September 23, 2014

Another way the Fed could have handled the recession

Fiscal Times - The Federal Reserve has been conducting a grand experiment since the U.S. economy tumbled into the Great Recession. After the housing market collapsed in 2008, the Federal Reserve lowered interest rates to rock bottom levels in hopes of boosting borrowing and spending. It also went a step further, buying trillions of dollars in Treasury bonds and mortgage-backed securities with the hope of boosting the housing market and therefore the economy.

The Fed acknowledged Wednesday that, as the economic recovery slowly builds, the grand experiment is now coming to an end. The Fed’s program of monthly bond purchases is now set to end next month and policymakers are looking ahead to raising interest rates for the first time since 2006.

But in an intriguing piece just published in Foreign Affairs, Brown University political economist Mark Blyth and London-based hedge fund manager Eric Lonergan argue the Fed could have done better by pursuing a far different type of grand policy experiment.

"Instead of trying to drag down the top, governments should boost the bottom," they write in an article titled: "Print Less But Transfer More: Why Central Banks Should Give Money Directly to the People."

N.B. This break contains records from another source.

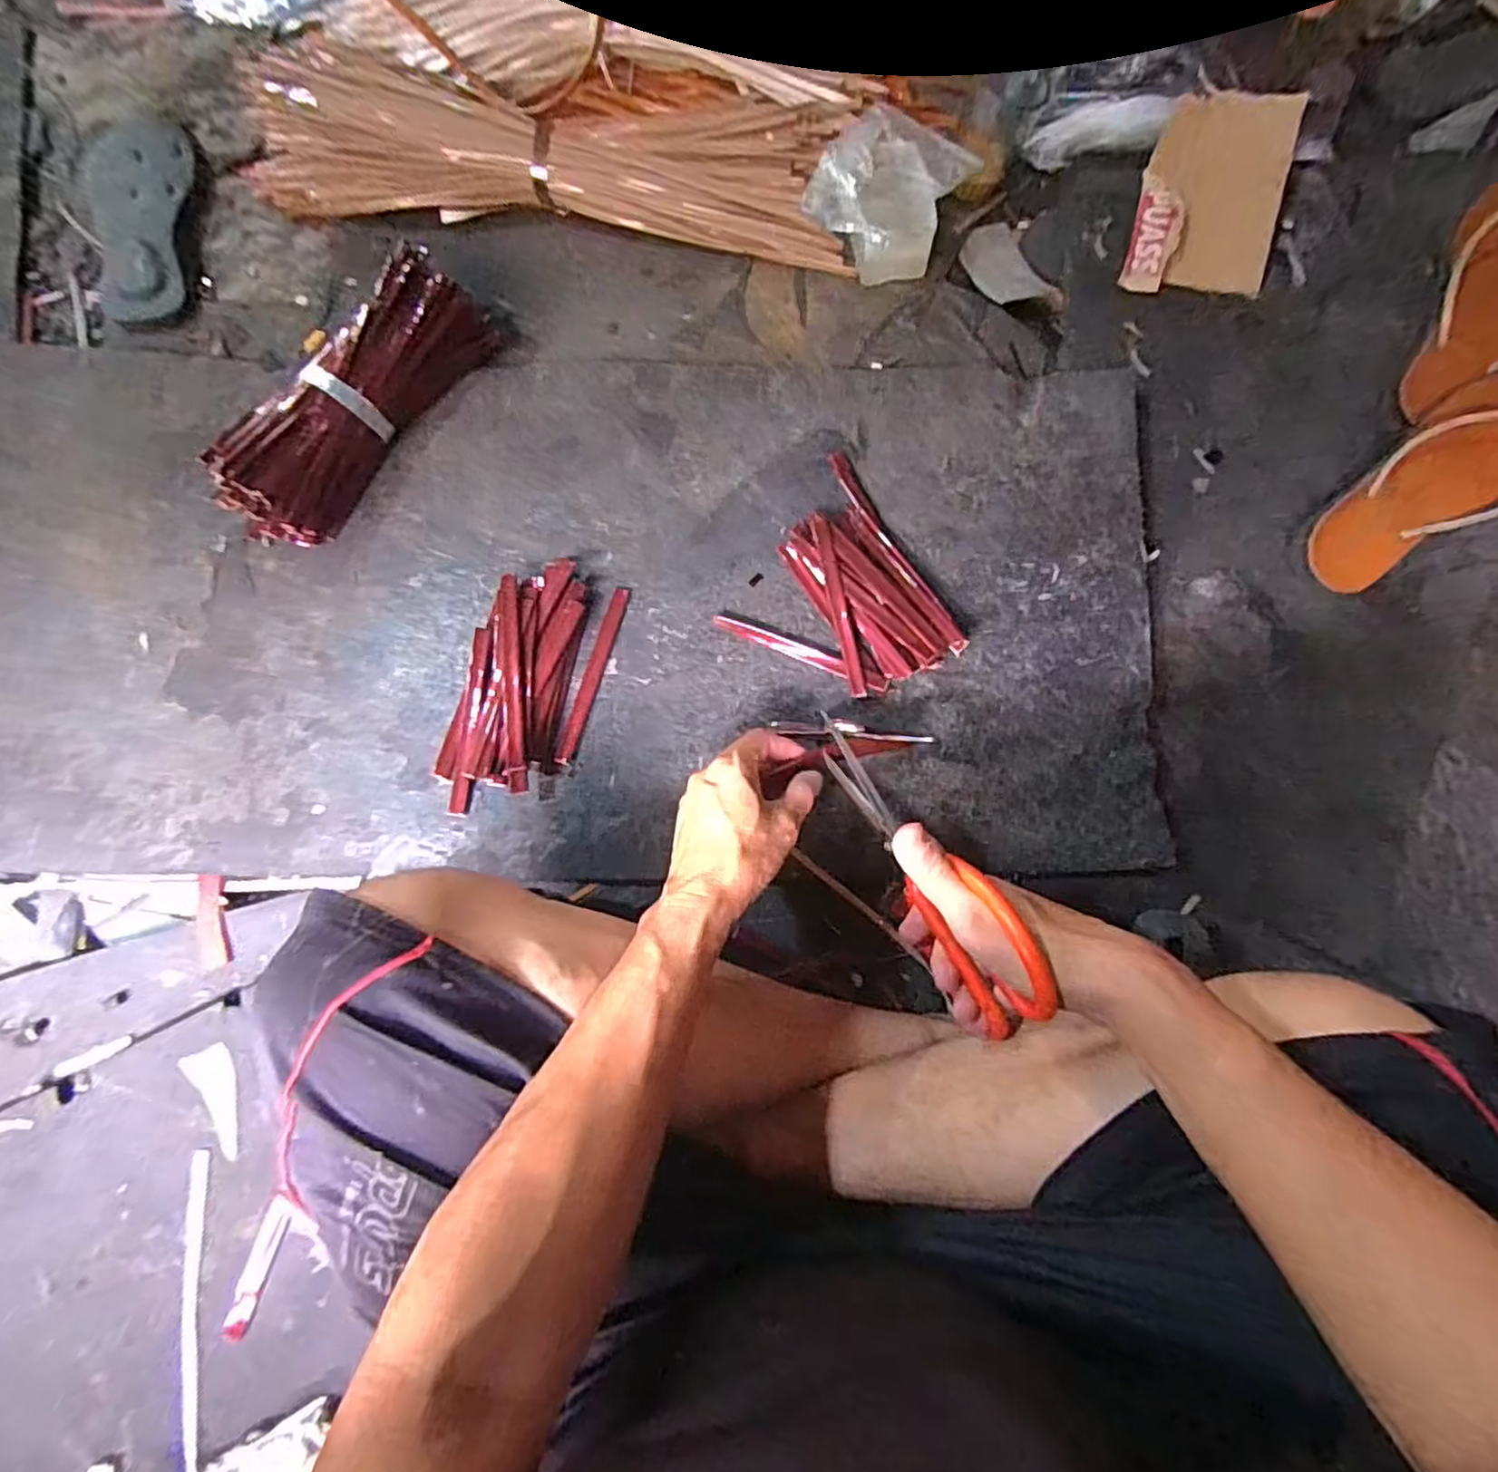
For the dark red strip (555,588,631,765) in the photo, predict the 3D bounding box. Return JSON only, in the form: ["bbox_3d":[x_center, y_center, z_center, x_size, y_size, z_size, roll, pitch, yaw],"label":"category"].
[{"bbox_3d":[-0.122,-0.049,0.552,0.013,0.004,0.146,16,80,4],"label":"dark red strip"}]

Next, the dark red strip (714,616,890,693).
[{"bbox_3d":[0.042,-0.068,0.555,0.144,0.008,0.016,23,80,5],"label":"dark red strip"}]

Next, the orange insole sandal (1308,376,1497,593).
[{"bbox_3d":[0.554,-0.204,0.561,0.223,0.036,0.091,-39,81,6],"label":"orange insole sandal"}]

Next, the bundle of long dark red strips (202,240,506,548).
[{"bbox_3d":[-0.312,-0.268,0.558,0.077,0.066,0.261,38,84,6],"label":"bundle of long dark red strips"}]

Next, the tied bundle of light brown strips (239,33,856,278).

The housing market can contribute nearly 20 percent to gross domestic product when it's humming along, but excessive home borrowing and the subsequent overheating of the housing market got the American economy into such trouble in the first place. So instead of policies meant to boost home buying, Blyth and Lonergan contend the Federal Reserve should instead give money directly to people. For the trillions already doled out to the financial sector via those “quantitative easing” asset purchases, every tax-paying family in America could have been on the receiving end of $56,000, based on back-of-the-envelope calculations by Blyth. Even if the actual number was lower, the result, the authors contend, would be an economic boost fueled not by re-inflating the housing market but by consumer spending, which accounts for nearly 70 percent of America's GDP.

1 comment:

Anonymous said...

Why does it take 7 years and an academic study to lend credence to common sense?